Many of us working in or with NASA recognized that the 2004 Vision for Space Exploration (VSE) was a conceptual breakthrough. The goal of using off-planet resources to enable new capabilities in spaceflight was the fulcrum we needed to change our approach and direction to spaceflight. Making this change would open the door to a wide variety of previously unobtainable mission concepts and ideas.

In this book, I have shared my perspective on why and how the VSE was conceived, executed, and eventually terminated—a cautionary tale, if you will, but I hope an instructive one. Lessons drawn from this history can keep us from repeating similar mistakes and help us create a better American space program, one that moves humanity into the solar system by creating new opportunities and expanding, rather than consuming, wealth.

Because NASA’s response to the VSE was to focus on the first human mission to Mars, they devised an Apollo-style architecture, reverting to the only successful operational template for planetary exploration with which the agency was familiar. This decision effectively derailed the incremental and sustainable approach for the extension of human reach into space, intended by the VSE. An Apollo-style mission to Mars remains a bridge too far fiscally, technically, and politically. The interpretation of a human Mars mission as the central goal for the agency ignored the considered work of the VSE architects and those of us who had worked with NASA in the immediate years following its announcement. Certainly I was not interested in participating in a new “Mission to Mars” paper study that was doomed to failure from the beginning. Many of us had already experienced this during the years of the Space Exploration Initiative (1989-92), an earlier attempt to re-create the Apollo zeitgeist.

The excitement that many of us felt at the beginning of the VSE came from the belief that those lessons about what did not work had been well learned and that a long-overdue change in the template of spaceflight was upon us. We soon became disabused of such a notion. Although many in the space community understood both the possibilities and the pitfalls of the new effort, the dominant culture in both the agency and industry was wedded (and remains wedded) to the old template. As NASA reverted to their comfort zone, both the impression and the reality that this was about “repeating” our previous experience with the Moon—to regain the glory of Apollo—was cemented in many minds. This mindless calculus branded the lunar segment of the VSE with a “been there, done that” label, leading to the inevitable characterization that the Moon was both old hat and an unaffordable distraction.

• • • • • • •

→ What is asked:
A. In the text on the Vision for Space Exploration, which years did the Space Exploration Initiative span?
B. Please write out the text on the Vision for Space Exploration from "In this book, I" to "than consuming, wealth.", substituting "resources" for "wealth".

• • • • • • •

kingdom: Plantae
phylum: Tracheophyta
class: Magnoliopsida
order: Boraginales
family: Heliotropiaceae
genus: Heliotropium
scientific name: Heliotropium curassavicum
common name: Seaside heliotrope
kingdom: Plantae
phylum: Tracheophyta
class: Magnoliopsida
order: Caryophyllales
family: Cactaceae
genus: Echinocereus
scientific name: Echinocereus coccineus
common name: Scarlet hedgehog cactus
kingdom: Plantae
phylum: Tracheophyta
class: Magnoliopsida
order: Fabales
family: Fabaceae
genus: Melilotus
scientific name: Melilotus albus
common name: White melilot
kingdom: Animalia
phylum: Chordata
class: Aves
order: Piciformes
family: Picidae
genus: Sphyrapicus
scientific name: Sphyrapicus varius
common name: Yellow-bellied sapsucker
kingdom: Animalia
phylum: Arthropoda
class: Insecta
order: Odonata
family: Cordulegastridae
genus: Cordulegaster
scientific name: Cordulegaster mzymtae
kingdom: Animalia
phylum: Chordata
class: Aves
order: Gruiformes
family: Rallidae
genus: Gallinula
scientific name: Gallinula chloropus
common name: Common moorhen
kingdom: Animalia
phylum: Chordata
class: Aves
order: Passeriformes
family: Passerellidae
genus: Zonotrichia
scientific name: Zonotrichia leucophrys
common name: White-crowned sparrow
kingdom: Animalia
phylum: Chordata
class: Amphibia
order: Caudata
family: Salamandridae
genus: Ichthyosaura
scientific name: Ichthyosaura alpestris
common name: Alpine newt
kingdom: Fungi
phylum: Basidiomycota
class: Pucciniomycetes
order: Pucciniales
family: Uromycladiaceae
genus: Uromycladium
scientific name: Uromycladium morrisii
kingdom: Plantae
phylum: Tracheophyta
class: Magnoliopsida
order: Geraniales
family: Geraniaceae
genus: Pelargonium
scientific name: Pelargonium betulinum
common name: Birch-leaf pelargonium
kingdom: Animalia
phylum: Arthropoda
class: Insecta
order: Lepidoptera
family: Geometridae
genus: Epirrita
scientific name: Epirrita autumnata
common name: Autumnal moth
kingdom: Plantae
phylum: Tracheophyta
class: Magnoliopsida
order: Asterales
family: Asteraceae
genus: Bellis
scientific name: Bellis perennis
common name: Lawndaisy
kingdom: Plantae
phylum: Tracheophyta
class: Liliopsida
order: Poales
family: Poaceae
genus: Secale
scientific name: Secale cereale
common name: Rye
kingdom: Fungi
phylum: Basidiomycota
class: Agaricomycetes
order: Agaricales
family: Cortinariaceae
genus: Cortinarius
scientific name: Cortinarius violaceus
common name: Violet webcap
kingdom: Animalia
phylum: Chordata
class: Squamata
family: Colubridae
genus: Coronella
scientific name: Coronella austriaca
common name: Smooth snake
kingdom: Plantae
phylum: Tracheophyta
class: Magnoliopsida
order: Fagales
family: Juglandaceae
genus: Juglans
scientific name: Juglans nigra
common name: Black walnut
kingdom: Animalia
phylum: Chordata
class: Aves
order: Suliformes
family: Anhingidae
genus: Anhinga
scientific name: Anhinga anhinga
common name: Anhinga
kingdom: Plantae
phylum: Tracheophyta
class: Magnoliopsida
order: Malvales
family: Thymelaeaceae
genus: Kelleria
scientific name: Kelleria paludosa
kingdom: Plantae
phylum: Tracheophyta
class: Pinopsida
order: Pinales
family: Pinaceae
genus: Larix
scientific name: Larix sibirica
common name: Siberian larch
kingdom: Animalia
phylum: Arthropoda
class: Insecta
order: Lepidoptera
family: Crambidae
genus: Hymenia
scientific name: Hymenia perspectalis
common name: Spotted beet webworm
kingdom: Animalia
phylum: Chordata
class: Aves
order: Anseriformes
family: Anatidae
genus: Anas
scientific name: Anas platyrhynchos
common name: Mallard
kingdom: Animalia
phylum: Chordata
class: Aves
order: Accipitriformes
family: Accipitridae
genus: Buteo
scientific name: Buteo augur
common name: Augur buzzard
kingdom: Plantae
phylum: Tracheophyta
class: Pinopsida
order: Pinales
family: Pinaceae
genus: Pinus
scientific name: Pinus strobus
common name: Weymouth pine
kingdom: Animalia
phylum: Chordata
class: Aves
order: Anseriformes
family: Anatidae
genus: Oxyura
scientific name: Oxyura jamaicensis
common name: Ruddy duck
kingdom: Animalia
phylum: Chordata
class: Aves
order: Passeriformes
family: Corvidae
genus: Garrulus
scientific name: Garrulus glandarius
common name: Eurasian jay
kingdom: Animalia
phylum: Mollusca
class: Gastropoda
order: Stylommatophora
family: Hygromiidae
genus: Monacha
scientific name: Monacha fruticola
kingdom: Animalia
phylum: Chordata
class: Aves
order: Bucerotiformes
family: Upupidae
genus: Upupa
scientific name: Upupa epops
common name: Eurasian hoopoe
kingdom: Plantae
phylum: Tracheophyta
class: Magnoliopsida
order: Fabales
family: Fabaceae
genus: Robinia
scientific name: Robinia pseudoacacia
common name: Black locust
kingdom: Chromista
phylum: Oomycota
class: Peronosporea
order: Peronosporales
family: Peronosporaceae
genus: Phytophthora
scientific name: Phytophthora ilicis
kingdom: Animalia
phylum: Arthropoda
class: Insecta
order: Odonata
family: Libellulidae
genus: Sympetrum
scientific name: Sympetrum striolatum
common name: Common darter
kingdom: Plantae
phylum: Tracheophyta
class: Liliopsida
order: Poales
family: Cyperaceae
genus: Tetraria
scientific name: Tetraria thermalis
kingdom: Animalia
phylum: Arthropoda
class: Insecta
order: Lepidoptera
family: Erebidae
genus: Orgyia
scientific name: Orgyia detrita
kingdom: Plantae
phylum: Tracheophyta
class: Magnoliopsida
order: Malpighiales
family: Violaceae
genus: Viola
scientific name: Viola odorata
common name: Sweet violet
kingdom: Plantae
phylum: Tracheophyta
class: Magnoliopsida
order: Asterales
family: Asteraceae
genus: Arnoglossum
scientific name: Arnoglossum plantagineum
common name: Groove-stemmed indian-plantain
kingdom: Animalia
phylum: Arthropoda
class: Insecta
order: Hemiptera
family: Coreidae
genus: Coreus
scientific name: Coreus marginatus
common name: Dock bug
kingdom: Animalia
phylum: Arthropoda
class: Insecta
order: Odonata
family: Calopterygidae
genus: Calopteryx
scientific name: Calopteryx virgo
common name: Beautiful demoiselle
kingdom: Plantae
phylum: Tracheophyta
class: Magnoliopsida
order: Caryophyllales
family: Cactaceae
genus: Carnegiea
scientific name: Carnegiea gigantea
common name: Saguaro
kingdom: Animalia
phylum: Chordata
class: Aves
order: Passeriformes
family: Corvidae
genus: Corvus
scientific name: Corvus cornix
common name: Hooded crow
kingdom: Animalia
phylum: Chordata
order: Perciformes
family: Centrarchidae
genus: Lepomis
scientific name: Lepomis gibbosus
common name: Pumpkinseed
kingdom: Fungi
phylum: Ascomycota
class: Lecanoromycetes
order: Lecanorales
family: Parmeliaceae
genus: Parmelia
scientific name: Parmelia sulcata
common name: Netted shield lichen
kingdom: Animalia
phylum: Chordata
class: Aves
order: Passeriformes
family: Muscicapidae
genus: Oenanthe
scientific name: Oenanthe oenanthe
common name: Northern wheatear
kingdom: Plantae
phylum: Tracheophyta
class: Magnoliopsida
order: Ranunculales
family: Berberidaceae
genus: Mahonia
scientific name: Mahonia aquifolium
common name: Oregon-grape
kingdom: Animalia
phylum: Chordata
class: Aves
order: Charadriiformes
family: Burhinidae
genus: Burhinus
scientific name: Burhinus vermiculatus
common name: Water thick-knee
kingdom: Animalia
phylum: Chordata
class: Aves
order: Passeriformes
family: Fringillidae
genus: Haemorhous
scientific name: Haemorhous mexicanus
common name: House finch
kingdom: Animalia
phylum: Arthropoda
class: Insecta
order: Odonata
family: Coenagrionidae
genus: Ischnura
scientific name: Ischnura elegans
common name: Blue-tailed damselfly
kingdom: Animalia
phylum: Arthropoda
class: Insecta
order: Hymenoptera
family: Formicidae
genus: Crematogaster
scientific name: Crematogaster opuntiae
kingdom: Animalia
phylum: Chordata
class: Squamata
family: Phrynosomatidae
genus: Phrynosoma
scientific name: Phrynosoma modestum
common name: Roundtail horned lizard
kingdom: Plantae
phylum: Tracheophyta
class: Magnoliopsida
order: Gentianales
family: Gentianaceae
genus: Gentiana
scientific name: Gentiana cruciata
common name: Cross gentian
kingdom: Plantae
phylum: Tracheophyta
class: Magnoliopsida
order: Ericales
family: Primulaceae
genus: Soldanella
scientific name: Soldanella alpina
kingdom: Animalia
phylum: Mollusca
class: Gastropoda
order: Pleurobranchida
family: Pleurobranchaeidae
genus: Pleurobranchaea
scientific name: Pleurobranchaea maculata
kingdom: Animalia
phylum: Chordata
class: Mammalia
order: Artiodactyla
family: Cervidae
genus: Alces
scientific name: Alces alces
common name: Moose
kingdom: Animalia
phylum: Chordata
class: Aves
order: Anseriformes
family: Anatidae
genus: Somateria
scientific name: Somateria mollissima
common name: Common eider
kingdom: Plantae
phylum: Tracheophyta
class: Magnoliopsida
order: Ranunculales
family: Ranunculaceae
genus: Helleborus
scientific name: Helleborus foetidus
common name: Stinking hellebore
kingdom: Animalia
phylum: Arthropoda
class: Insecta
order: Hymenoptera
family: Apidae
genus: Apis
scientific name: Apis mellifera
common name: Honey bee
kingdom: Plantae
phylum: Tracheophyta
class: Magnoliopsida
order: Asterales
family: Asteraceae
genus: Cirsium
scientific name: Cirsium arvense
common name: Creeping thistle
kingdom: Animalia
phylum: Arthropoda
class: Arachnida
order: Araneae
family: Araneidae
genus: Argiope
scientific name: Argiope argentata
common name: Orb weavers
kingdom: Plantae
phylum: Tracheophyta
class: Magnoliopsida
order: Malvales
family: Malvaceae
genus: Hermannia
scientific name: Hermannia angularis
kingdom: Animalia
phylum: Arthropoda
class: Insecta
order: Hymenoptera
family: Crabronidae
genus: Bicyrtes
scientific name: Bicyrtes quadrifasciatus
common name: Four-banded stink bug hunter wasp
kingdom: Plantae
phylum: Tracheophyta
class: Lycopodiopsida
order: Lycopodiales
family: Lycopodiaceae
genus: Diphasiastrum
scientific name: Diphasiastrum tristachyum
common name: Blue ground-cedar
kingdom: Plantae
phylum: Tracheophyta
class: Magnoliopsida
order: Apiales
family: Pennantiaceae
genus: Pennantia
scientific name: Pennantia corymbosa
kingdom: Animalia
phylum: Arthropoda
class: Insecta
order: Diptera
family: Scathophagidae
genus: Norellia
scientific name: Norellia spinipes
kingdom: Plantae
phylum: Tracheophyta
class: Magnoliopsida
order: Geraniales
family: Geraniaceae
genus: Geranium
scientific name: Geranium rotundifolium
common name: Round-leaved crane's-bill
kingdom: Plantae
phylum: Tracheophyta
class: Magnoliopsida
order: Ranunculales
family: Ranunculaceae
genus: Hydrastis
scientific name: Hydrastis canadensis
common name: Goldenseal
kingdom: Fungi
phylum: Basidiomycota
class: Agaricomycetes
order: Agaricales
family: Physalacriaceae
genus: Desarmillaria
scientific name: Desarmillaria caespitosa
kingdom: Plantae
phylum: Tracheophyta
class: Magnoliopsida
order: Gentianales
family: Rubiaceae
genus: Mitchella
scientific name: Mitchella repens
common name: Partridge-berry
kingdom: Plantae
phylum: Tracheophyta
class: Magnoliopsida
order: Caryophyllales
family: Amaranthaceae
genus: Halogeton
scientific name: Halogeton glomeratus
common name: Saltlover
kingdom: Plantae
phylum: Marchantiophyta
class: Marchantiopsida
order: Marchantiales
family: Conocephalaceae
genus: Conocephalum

• • • • • • •

→ Solution list:
A. 1989-92

B.
In this book, I have shared my perspective on why and how the VSE was conceived, executed, and eventually terminated—a cautionary tale, if you will, but I hope an instructive one. Lessons drawn from this history can keep us from repeating similar mistakes and help us create a better American space program, one that moves humanity into the solar system by creating new opportunities and expanding, rather than consuming, resources.